Grèce - Vandalisme

L’artiste dont les œuvres ont été vandalisées en Grèce explique sa démarche

Par Fabien Perrier · lejournaldesarts.fr

Le 14 mars 2025 - 560 mots

Un député d'extrême droite a attaqué des œuvres de Christoforos Katsadiotis lors d'une exposition à la Pinacothèque d'Athènes.

Christoforos Katsadiotis. © Chrikats1971, 2017, CC BY-SA 4.0
Christoforos Katsadiotis.
Photo Chrikats

« Je respecte les croyances de chacun et ne veux offenser personne. » Tels sont les mots que livre l'artiste graveur grec Christoforos Katsadiotis (né en 1971) au Journal des Arts alors qu'il se retrouve au cœur d'une polémique en Grèce. Lundi 10 mars, un député du parti d'extrême droite Niki (« Victoire »), Nikolaos Papadopoulos, est entré dans la Pinacothèque d'Athènes. Selon le musée, l'élu aidé d’un complice a « violemment détaché du mur » quatre œuvres intitulées Icône 1, Icône 16, Icône 17 et Saint Christophe représentant des vierges sur le mode des icônes orthodoxes, mais déformées et un Saint-Christophe mi-saint, mi-animal. Ensuite, il « les a jetées par terre, les brisant. » L'élu a justifié cet acte en expliquant que les tableaux exposés étaient « blasphématoires ».

Christoforos Katsadiotis qui vit en France, rejette l’accusation de blasphème. Si ces œuvres sont présentées dans son pays natal, c'est parce qu'elles font partie d'une exposition temporaire intitulée « Le Charme de l'étrange ». Celle-ci est organisée parallèlement à une autre exposition, dans le même musée, intitulée « Los Caprichos » (Les Caprices), consacrée à une série d'eaux-fortes de Goya.

Comme l'explique Syrago Tsiara, historienne de l'art et directrice de la Galerie nationale, dans son introduction à l'exposition, cette série du peintre et graveur espagnol « marque l'apogée d'un imaginaire créatif libéré, à son apogée, des contraintes imposées par le mécénat, dans une célébration de l'absurdité de l'existence. » Pour elle, « Le Charme de l'étrange » visait à montrer « des œuvres d'artistes anciens et contemporains qui embrassent, explorent et représentent l'étrange, l'hybride, l'inclassable et le grotesque » dans la perspective du travail de Goya. En ce sens, Christoforos Katsadiotis précise : « ce travail n'est pas un acte de dévotion. Les pièces présentées ne sont pas des images d'église.

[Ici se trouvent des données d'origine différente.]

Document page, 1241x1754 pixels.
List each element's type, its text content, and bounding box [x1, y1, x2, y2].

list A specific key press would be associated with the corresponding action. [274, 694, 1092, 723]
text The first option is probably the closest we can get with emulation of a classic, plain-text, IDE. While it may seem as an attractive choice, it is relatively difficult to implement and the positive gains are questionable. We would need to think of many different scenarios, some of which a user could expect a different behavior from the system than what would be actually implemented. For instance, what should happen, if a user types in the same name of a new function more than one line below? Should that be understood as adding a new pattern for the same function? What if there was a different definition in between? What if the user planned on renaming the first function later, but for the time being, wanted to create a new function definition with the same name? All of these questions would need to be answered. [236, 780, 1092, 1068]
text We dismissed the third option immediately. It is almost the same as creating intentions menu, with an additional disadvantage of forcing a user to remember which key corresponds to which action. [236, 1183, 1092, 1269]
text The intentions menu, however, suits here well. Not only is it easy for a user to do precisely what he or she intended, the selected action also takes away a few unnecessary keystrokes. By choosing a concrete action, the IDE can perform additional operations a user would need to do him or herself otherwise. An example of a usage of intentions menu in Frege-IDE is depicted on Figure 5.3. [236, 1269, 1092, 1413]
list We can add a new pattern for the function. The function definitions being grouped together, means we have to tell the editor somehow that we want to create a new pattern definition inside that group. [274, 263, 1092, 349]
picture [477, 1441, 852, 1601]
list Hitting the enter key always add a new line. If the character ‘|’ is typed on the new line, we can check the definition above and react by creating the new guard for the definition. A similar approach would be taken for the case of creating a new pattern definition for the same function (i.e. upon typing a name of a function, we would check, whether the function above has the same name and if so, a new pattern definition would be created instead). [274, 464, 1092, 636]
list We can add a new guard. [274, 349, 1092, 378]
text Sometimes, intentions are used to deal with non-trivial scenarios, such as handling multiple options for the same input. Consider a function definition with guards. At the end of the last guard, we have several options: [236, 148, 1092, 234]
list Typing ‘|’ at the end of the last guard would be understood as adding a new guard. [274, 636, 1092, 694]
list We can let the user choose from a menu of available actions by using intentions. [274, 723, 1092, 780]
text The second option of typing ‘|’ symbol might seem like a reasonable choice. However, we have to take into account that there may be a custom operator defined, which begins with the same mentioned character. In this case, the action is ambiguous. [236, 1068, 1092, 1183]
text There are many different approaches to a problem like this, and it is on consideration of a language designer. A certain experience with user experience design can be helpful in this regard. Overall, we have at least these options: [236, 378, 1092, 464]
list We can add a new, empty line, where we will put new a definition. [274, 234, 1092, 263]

Ce sont des œuvres d'art. » Ainsi, insiste-t-il, « ces images dialoguent avec les œuvres de Goya exposées à la Pinacothèque dans lesquelles il utilisait la déformation de ses sujets pour dire certaines choses. »

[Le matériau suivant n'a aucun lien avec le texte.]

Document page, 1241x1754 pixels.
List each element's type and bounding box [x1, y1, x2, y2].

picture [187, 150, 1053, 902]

Est-ce ce qui ne passe pas en Grèce, un pays qui ne connaît pas la séparation de l'Église et de l'État et dans lequel la religion orthodoxe est considérée comme constitutive de l'identité ? Si l'artiste reconnaît qu'il est « intéressant de considérer comment la société, la politique, utilisent la religion comme outil de contrôle et d'encadrement des masses en usant de la menace, de la peur et de l'obscurantisme », il ne cherche toutefois pas à « séduire ou à convaincre » mais, dit-il en substance, à faire réfléchir.

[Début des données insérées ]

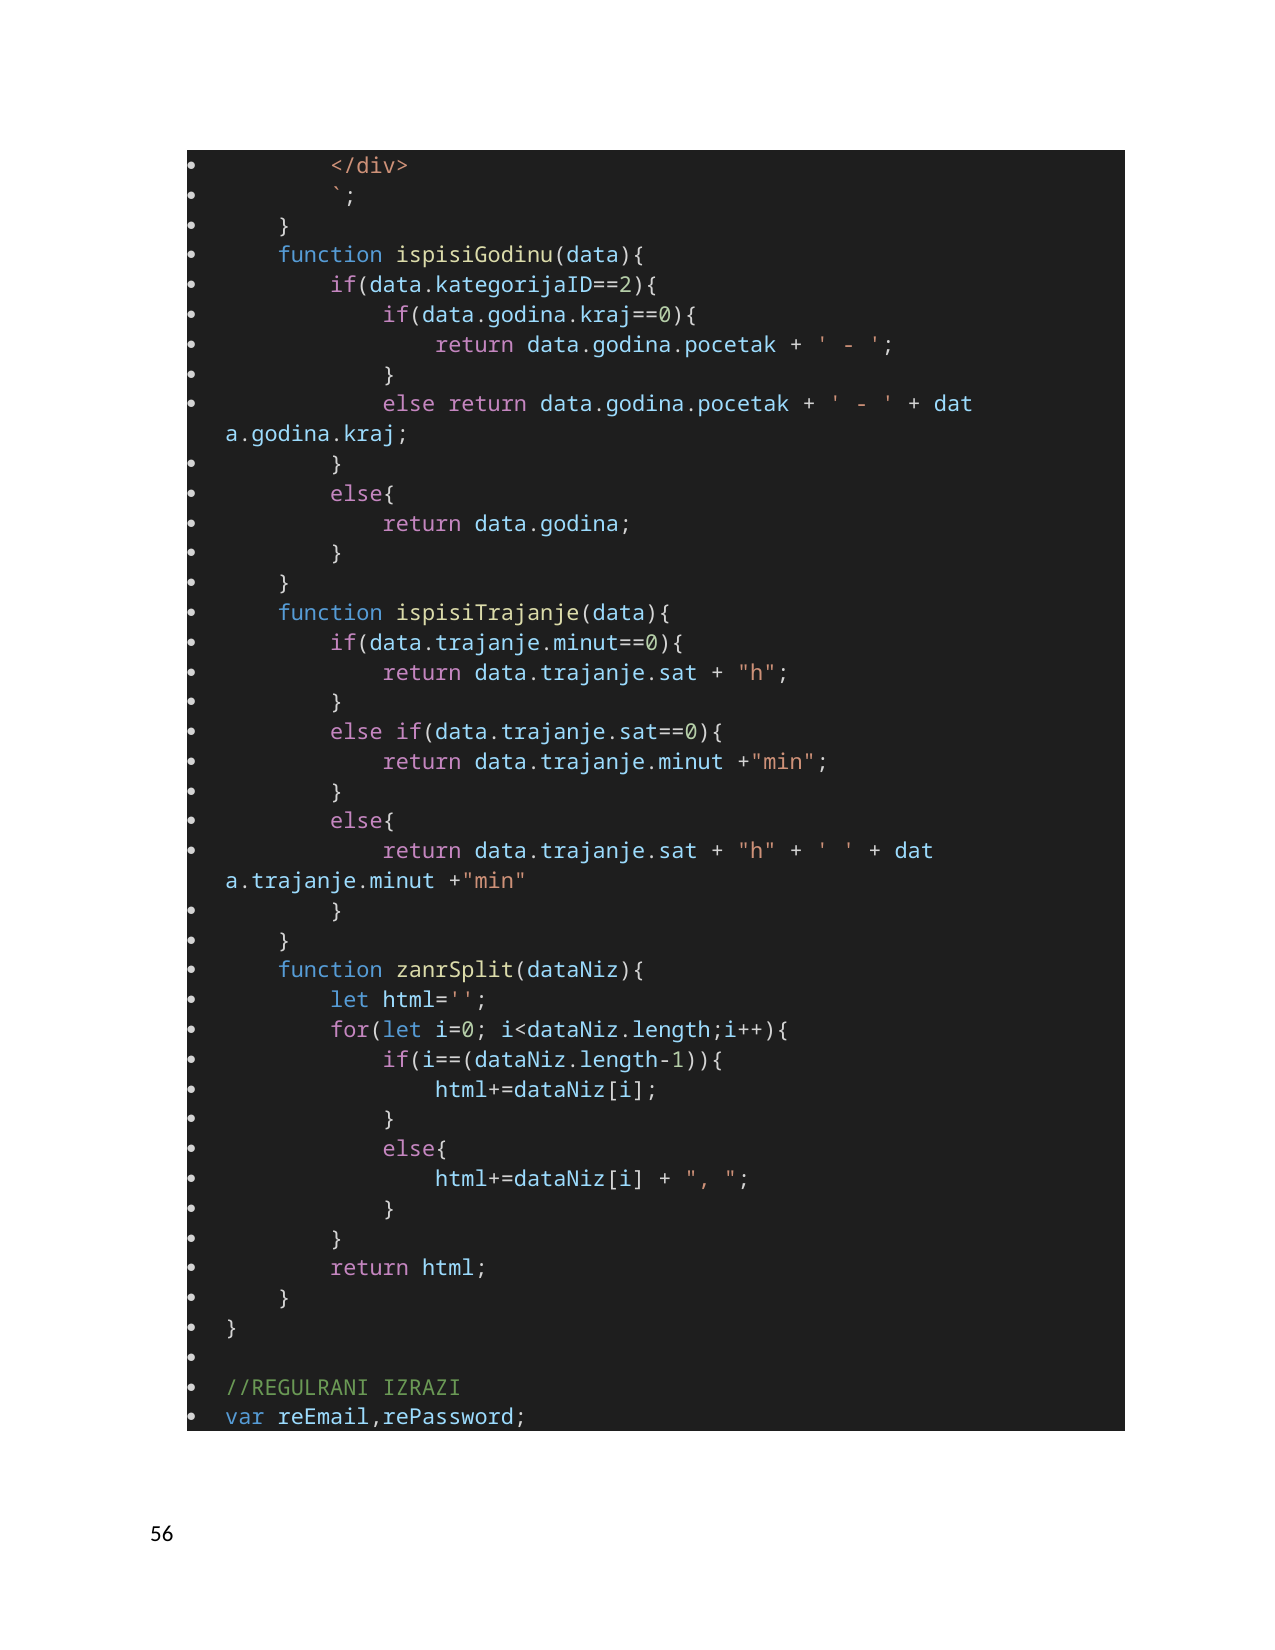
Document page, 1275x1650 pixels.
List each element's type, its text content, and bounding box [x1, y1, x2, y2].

list } [187, 1222, 1125, 1252]
list } [187, 358, 1125, 388]
list return data.trajanje.sat + "h" + ' ' + data.trajanje.minut +"min" [187, 835, 1125, 895]
list function zanrSplit(dataNiz){ [187, 954, 1125, 984]
list `; [187, 180, 1125, 209]
list } [187, 567, 1125, 597]
list else{ [187, 1133, 1125, 1163]
list } [187, 686, 1125, 716]
list </div> [187, 150, 1125, 180]
list //REGULRANI IZRAZI [187, 1371, 1125, 1401]
list } [187, 1282, 1125, 1312]
list function ispisiGodinu(data){ [187, 239, 1125, 269]
list return data.trajanje.minut +"min"; [187, 746, 1125, 776]
list } [187, 895, 1125, 924]
list return data.trajanje.sat + "h"; [187, 656, 1125, 686]
list } [187, 209, 1125, 239]
list } [187, 448, 1125, 478]
list for(let i=0; i<dataNiz.length;i++){ [187, 1014, 1125, 1044]
list if(i==(dataNiz.length-1)){ [187, 1044, 1125, 1073]
list if(data.kategorijaID==2){ [187, 269, 1125, 299]
list } [187, 776, 1125, 805]
list html+=dataNiz[i] + ", "; [187, 1163, 1125, 1193]
list else{ [187, 478, 1125, 507]
list return html; [187, 1252, 1125, 1282]
list } [187, 1103, 1125, 1133]
list } [187, 537, 1125, 567]
list else if(data.trajanje.sat==0){ [187, 716, 1125, 746]
list else return data.godina.pocetak + ' - ' + data.godina.kraj; [187, 388, 1125, 448]
list var reEmail,rePassword; [187, 1401, 1125, 1431]
list html+=dataNiz[i]; [187, 1073, 1125, 1103]
list } [187, 1193, 1125, 1222]
list return data.godina.pocetak + ' - '; [187, 329, 1125, 358]
list return data.godina; [187, 507, 1125, 537]
list if(data.godina.kraj==0){ [187, 299, 1125, 329]
list let html=''; [187, 984, 1125, 1014]
list else{ [187, 805, 1125, 835]
list function ispisiTrajanje(data){ [187, 597, 1125, 627]
list } [187, 1312, 1125, 1342]
list if(data.trajanje.minut==0){ [187, 627, 1125, 656]
list } [187, 924, 1125, 954]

En évoquant « la religion, notre mythologie moderne », selon ses mots, Christoforos Katsadiotis a donc heurté l'extrême droite, celle-là même qui, en décembre 2023, s'en était déjà pris à une artiste grecque, Georgia Lale. L'objet des critiques était, cette fois le drapeau grec revisité en hommage aux victimes de violences sexuelles. Georgia Lale avait fabriqué un drapeau composé à partir des draps, roses ou fleuris, de 22 femmes assassinées. L'œuvre, exposée au consulat grec de New York, avait suscité une polémique en Grèce et avait été retirée sur injonction du ministre des Affaires étrangères de l'époque après que Dimitris Natsios, un autre député du parti Niki avait porté la polémique dans l'enceinte du parlement. Pour Christoforos Katsadiotis, il y a, entre les deux histoires, un parallèle à tracer : « le même public s'est senti offensé, des gens qui n'autorisent pas la liberté d'expression. » Quitte à s'attaquer à l'art.